• Exercice court:
Quels sont tous les titres de films cités dans le texte ci-dessous sur la comédie ?

• Texte fourni:
---

La comédie est un art difficile et ingrat. Quand elle est ratée ou même moyenne, elle est plus vilipendée que les autres genres, sous prétexte qu’elle est prétendument moins ambitieuse et qu’elle vise un très large public et prend donc moins de risques. Quelle absurdité de penser que le seul le cinéma d’auteur est un art complexe et donc respectable ! Longtemps boudée dans le métier, la comédie a rarement été jugée à sa juste valeur. Et le choix de l’académie des César de remettre un prix du public n’a duré que trois ans, arrivant bien trop tard et ratant totalement son objectif en offrant des récompenses à des films qui ne le méritaient pas. Or quand on constate que de très nombreuses répliques d’un film sont entrées dans le langage courant, c’est la démonstration qu’une œuvre a rencontré son public et réciproquement. Peu de films ont réussi cette gageure qui, d’ailleurs, est très rarement l’objectif recherché. Une poignée de films, même pas dix, ont été vus et revus, et appartiennent totalement à la culture populaire. Des Tontons flingueurs au Diner de cons en passant par Les Bronzés font du ski, rares sont les films dont les dialogues sont connus par autant de personnes.

---

• Matériel:
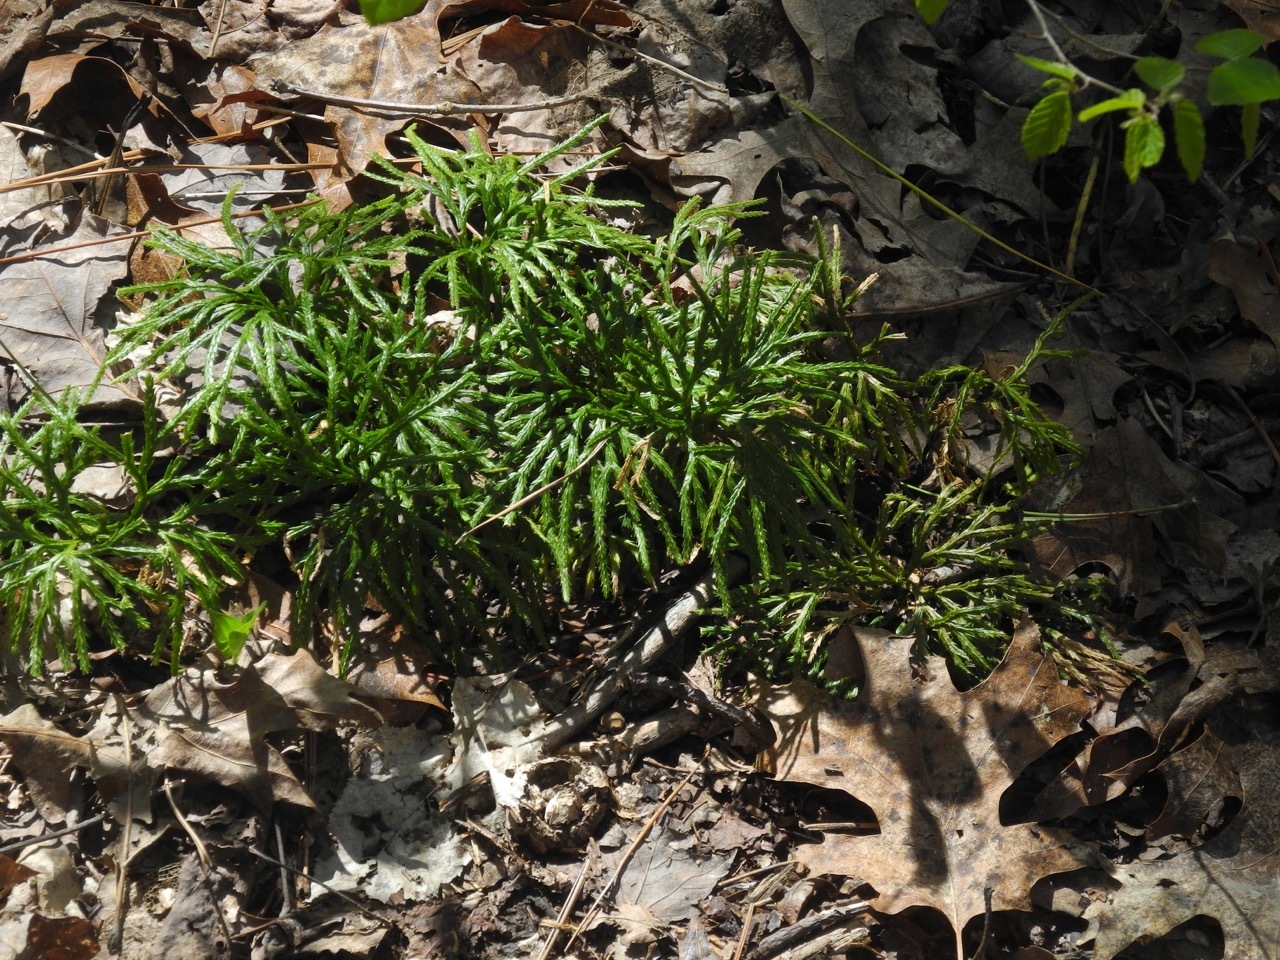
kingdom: Plantae
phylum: Tracheophyta
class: Lycopodiopsida
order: Lycopodiales
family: Lycopodiaceae
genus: Diphasiastrum
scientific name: Diphasiastrum digitatum
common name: Southern running-pine
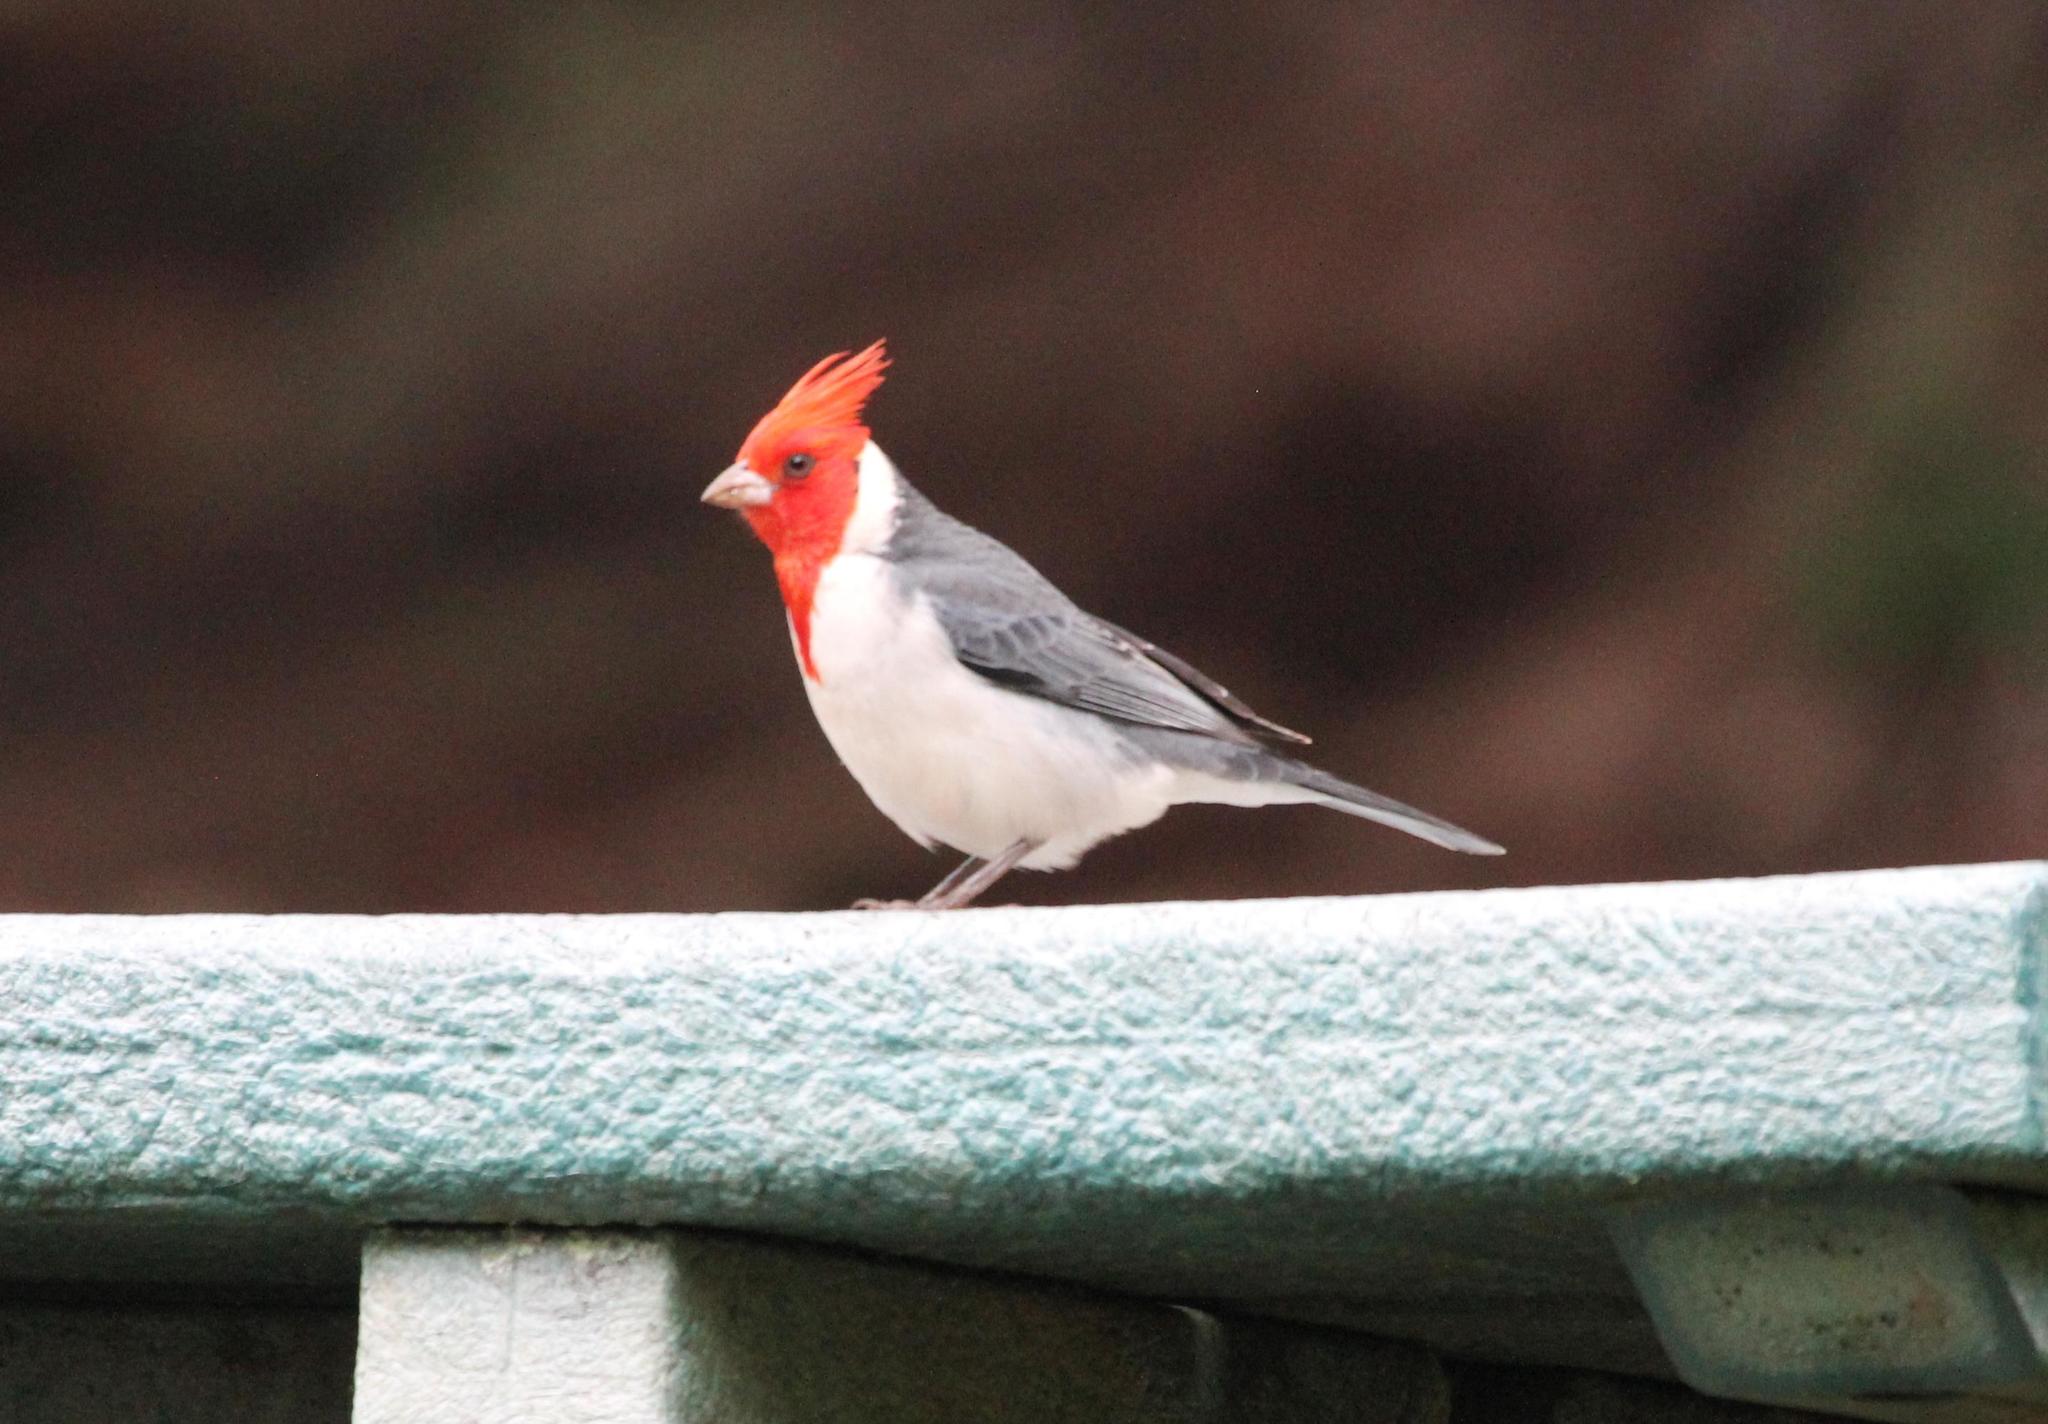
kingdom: Animalia
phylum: Chordata
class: Aves
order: Passeriformes
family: Thraupidae
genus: Paroaria
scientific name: Paroaria coronata
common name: Red-crested cardinal
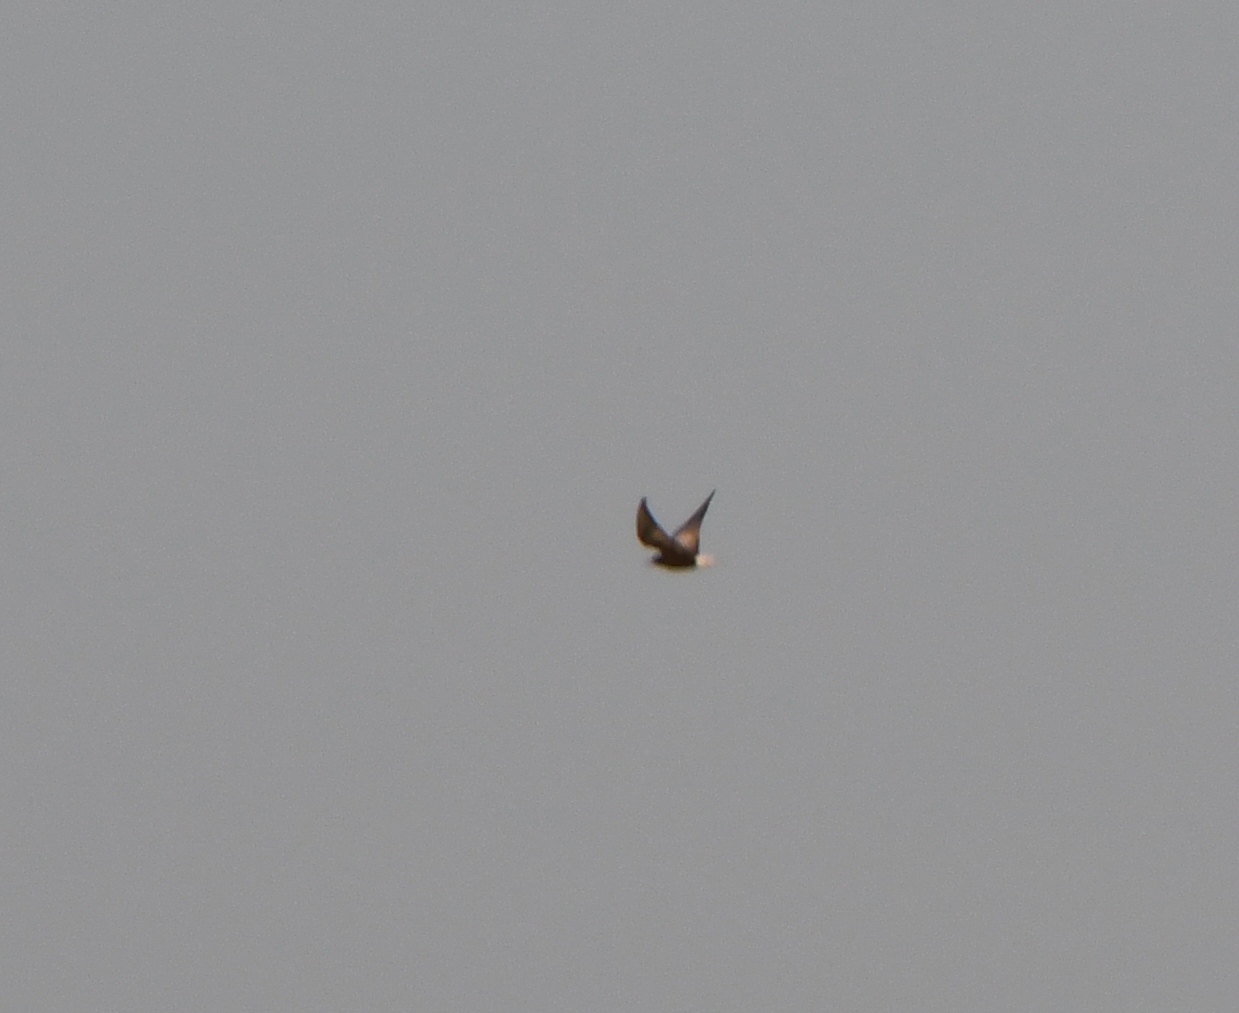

---

• Réponse:
- Les Tontons flingueurs
- Le Diner de cons
- Les Bronzés font du ski